**DATASET RECORDS**
○ ○ ○ ○ ○

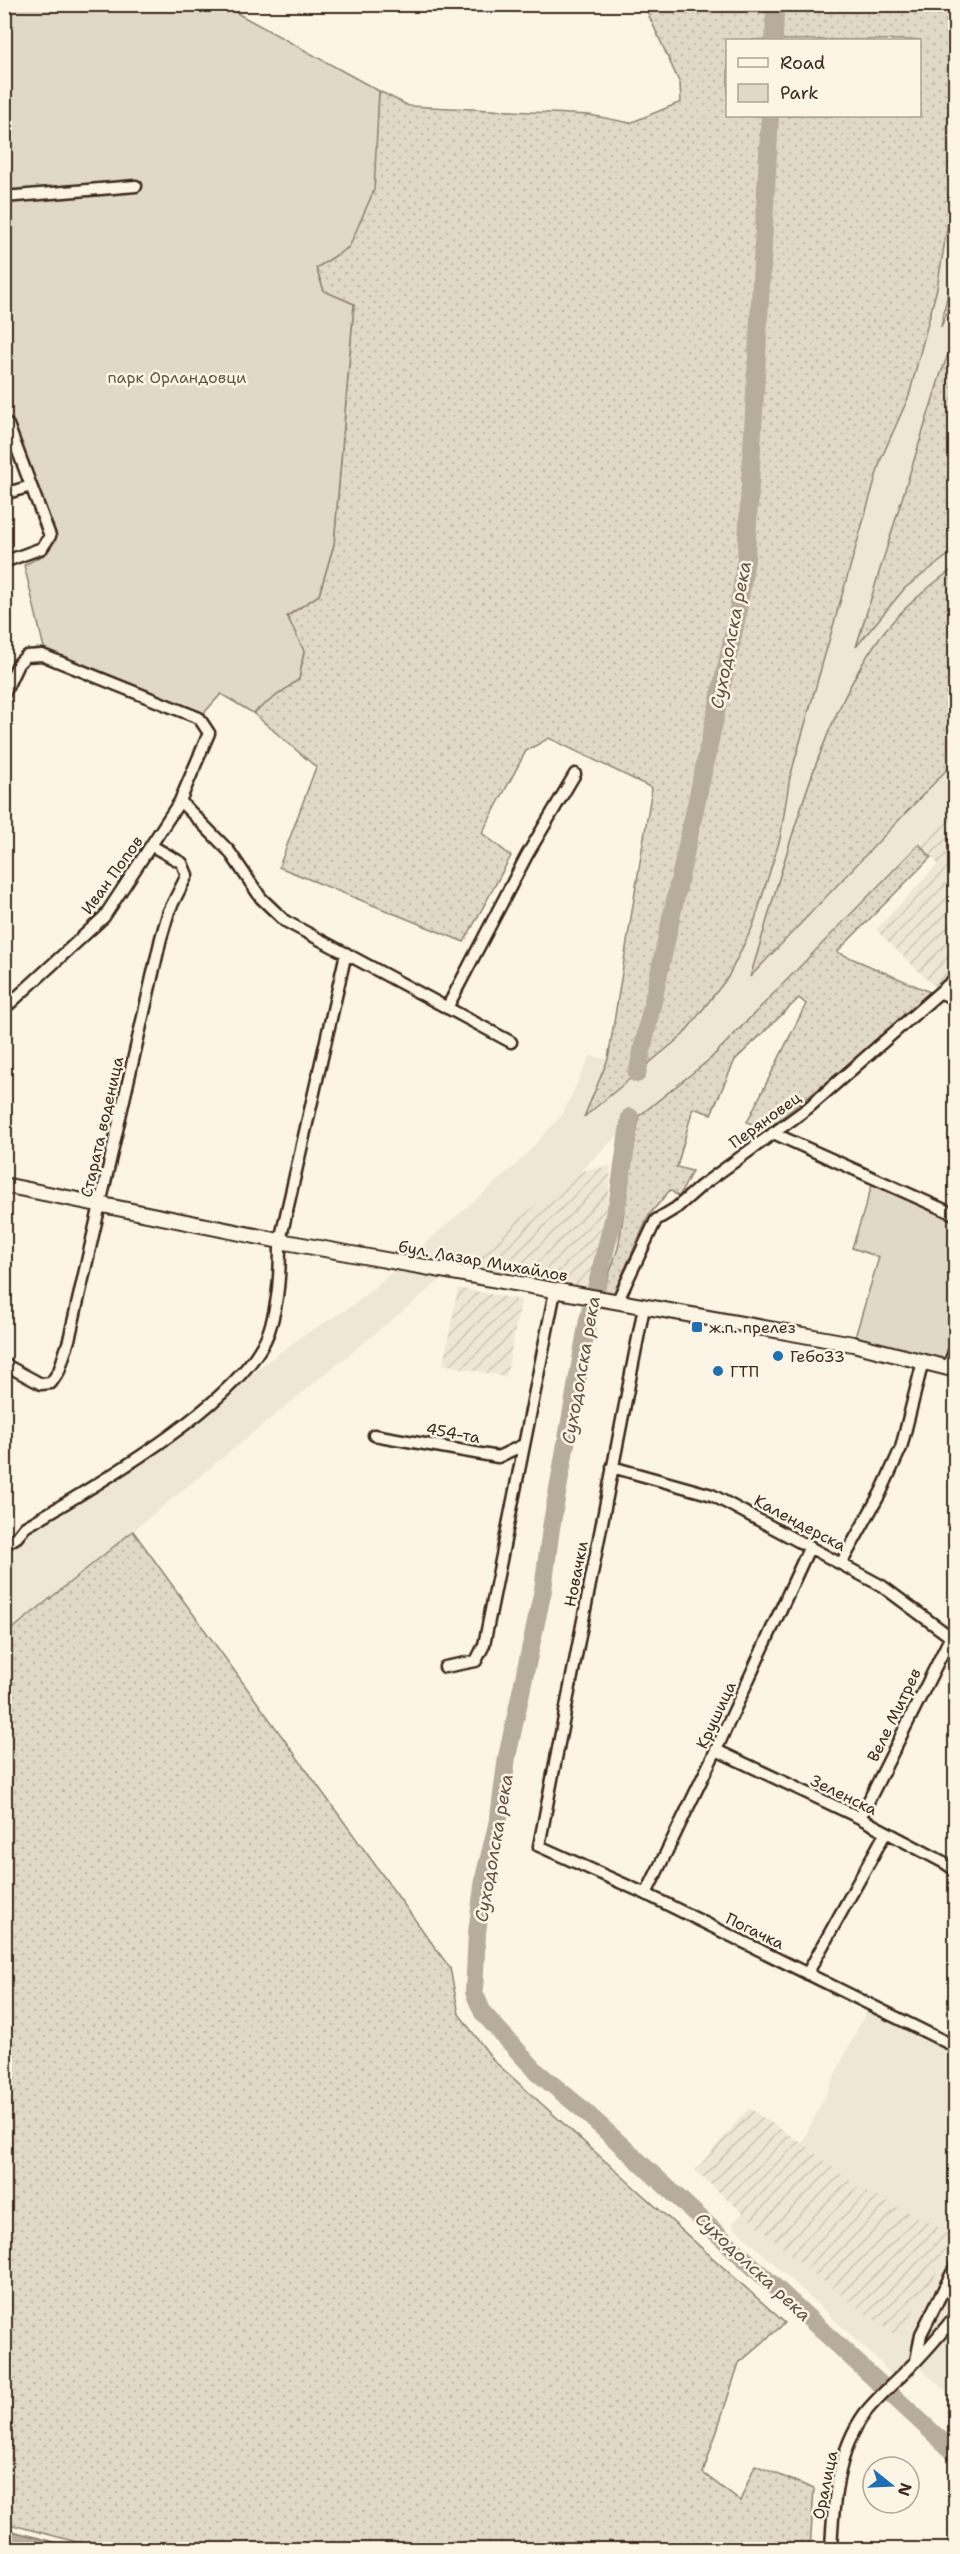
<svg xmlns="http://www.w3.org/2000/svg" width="960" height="2554" font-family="'Shantell Sans',sans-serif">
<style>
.built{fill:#eee6d6}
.industrial{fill:url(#industrial-furrows)}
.grass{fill:url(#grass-dots);stroke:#8e8173;stroke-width:1.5;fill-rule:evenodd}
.green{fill:#e0d8c8;stroke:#8e8173;stroke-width:1.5}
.water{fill:#b7ad9e;stroke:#85796b;stroke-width:1.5}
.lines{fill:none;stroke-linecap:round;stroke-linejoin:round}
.river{stroke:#b7ad9e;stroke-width:18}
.minor-casing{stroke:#3b2a1e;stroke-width:15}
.tertiary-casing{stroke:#3b2a1e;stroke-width:18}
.minor{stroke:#fcf5e5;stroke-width:10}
.tertiary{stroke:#fcf5e5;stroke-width:14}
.poi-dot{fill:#1f6fb2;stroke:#fcf5e5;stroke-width:2}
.labels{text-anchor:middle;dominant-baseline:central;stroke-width:5;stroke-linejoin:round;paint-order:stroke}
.park-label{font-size:16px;fill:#645648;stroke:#fcf5e5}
.street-label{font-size:16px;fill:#3b2a1e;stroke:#fcf5e5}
.poi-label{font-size:16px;fill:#3b2a1e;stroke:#fcf5e5;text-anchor:start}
.water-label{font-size:18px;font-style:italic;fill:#605144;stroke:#fcf5e5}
</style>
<defs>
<pattern id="industrial-furrows" width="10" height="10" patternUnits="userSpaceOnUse" patternTransform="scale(1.5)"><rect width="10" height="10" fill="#eee6d6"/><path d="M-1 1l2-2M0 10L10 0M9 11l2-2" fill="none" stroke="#cdc5b7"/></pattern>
<pattern id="grass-dots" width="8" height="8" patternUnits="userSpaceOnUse" patternTransform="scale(1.5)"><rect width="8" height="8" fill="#e0d8c8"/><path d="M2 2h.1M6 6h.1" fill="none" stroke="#c1baab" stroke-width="1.8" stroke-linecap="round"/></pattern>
</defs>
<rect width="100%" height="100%" fill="#fcf5e5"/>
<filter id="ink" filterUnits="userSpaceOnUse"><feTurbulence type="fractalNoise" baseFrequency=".0167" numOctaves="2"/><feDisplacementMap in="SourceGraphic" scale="12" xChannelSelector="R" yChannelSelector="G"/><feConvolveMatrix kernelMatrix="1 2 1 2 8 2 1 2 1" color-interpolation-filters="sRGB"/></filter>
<g filter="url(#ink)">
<path class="built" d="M955 181V257L942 322 955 292V336L940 376 858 645 905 588 955 550V567L910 602 877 641 847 691 813 773 751 975 955 761V806L710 1059 639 1116 580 1171 475 1252 5 1635V1550L139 1464 264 1364 304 1335 354 1305 518 1163 562 1115 590 1056 608 1059 585 1115 683 1035 728 977 753 926 780 839 790 777 881 459 909 396 937 288Z
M869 2005 955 2047V2400L915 2363 896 2381 882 2364 732 2225 802 2143Z"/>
<path class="industrial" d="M955 806V978L940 992 876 930 938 864 919 844Z
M611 1166 606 1220 584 1296 470 1275 475 1252 580 1171Z
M458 1288 521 1300 506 1377 443 1364Z
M749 2108 802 2143 860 2189 955 2235 952 2239 955 2242 898 2337 818 2278 695 2171Z"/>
<path class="grass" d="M644 5H955V181L937 288 909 396 881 459 790 777 780 839 753 926 728 977 683 1035 584 1117 608 1059 652 788 549 738 526 751 482 833 511 856 464 942 279 867 316 767 253 713 299 679 304 651 287 616 319 595 334 544 354 304 324 291 316 268 349 247 373 190 379 91 409 106 590 115 630 123 681 102 680 84ZM728 40H920V116H728Z
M955 257V292L941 327Z
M955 336V550L905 588 856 647 940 376Z
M955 567V761L750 977C783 871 814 732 877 641 898 611 926 589 955 567Z
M919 844 931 857 837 952 930 992 851 1063 766 1130 747 1122 806 1004 799 998 735 1060 711 1114 693 1108 677 1167 692 1171 679 1197 670 1190 649 1215 614 1293 603 1292 618 1248 639 1116 710 1059Z
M133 1531 450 1968 459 2014 494 2061 785 2323 739 2363 703 2473 740 2501 755 2465 814 2489 810 2549 107 2550 5 2523V1635Z"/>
<path class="green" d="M5 5H222L379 91 374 190 349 247 316 268 324 291 354 304 334 544 319 595 287 616 304 651 299 679 253 713 221 694 204 713 44 648 24 565 44 555 56 536 12 419 5 421Z
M874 1179 955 1215 956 1346 948 1368 853 1344 879 1257 852 1248Z"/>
<path class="water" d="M4 2529 81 2549H5Z"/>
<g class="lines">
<path class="river" d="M774 40 775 4
M637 1074 737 617 746 559 770 116
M630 1117 618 1200 588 1320 551 1528 543 1590 507 1757 499 1817 484 1878 477 1933 474 1992 483 2013 537 2072 581 2108 956 2454"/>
<defs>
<path id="minor" d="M4 197 136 186
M4 426 8 425 50 536 42 548 4 562
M4 494 31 486
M4 694 18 664 26 656 42 655 199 718 209 733 180 801 104 917 4 1009
M180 801 229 851 261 898 285 921 511 1042
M940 992 956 1000
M447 1008 527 855 575 774
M773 1133 956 1215
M617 1302 656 1220 676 1208 701 1186 808 1108 956 978
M644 1307 539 1846 646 1894 956 2047
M4 1364 41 1384 51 1383 59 1371 69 1340 161 938 169 911 187 875 182 863 152 846
M948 1368 956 1346
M374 1435 498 1457 523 1445
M612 1467 712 1495 882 1586 956 1641
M4 1545 17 1537 25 1527C90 1489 244 1402 269 1331 279 1302 280 1271 280 1241L346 953
M842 1562 881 1492 901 1448 923 1361
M445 1667 476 1661 484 1645 555 1291
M716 1750 860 1818 945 1863 956 1871
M860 1818 956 1626
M646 1894 716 1750 810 1546
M807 1974 886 1832
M916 2361 921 2334 956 2265
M831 2550C833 2504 837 2451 865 2413 879 2395 898 2380 913 2364 928 2349 942 2332 956 2315"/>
<path id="tertiary" d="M4 1185 280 1241 853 1344 956 1370"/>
</defs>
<use href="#minor" class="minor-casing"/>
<use href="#tertiary" class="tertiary-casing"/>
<use href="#minor" class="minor"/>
<use href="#tertiary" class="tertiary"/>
</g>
</g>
<g class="poi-dot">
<rect x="691" y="1321" width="12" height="12" rx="3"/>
<circle cx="778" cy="1356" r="6"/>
<circle cx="718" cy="1371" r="6"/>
</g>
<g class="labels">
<g class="park-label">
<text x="177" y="377">парк Орландовци</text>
</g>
<g class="street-label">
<text transform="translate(112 875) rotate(-54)">Иван Попов</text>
<text transform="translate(765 1120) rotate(-36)">Перяновец</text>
<text transform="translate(102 1127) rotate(-77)">Старата воденица</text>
<text transform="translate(483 1261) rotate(10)">бул. Лазар Михайлов</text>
<text transform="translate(453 1433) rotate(10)">454-та</text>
<text transform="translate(800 1523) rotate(28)">Календерска</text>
<text transform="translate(576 1574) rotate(-79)">Новачки</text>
<text transform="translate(716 1715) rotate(-65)">Крушица</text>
<text transform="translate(894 1715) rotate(-64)">Веле Митрев</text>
<text transform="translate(844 1795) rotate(26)">Зеленска</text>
<text transform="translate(755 1931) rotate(26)">Погачка</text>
<text transform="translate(825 2485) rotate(-78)">Оралица</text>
</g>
<g class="poi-label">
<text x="709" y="1327">ж.п. прелез</text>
<text x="790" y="1356">Гебо33</text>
<text x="730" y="1371">ГТП</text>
</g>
<g class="water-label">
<text transform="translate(731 635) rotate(-79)">Суходолска река</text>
<text transform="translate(581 1370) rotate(-80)">Суходолска река</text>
<text transform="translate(494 1848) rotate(-80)">Суходолска река</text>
<text transform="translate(753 2267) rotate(43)">Суходолска река</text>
</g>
</g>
<rect width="960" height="2554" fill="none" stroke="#fcf5e5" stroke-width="24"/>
<rect x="12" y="12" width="936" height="2530" fill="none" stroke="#3b2a1e" stroke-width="2" filter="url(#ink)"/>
<rect x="726" y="39" width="195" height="78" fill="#fcf5e5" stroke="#afa495" stroke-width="1.5"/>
<rect x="738" y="58" width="30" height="9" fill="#fcf5e5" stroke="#afa495" stroke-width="1.5"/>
<text x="780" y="69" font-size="18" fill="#3b2a1e">Road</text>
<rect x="738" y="84" width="30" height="18" fill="#e0d8c8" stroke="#afa495" stroke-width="1.5"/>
<text x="780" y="99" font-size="18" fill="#3b2a1e">Park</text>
<g transform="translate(891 2485) rotate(108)"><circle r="28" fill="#fcf5e5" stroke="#afa495" stroke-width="1.5"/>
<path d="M0-4.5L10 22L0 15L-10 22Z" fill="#1f6fb2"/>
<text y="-9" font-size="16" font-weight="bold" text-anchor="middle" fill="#3b2a1e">N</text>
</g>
</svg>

○ ○ ○ ○ ○

**INSTRUCTIONS FOR THE TASK**
List each line in the listing that contains the string "casing".

**SOLUTION TO THE PROBLEM**
.minor-casing{stroke:#3b2a1e;stroke-width:15}
.tertiary-casing{stroke:#3b2a1e;stroke-width:18}
<use href="#minor" class="minor-casing"/>
<use href="#tertiary" class="tertiary-casing"/>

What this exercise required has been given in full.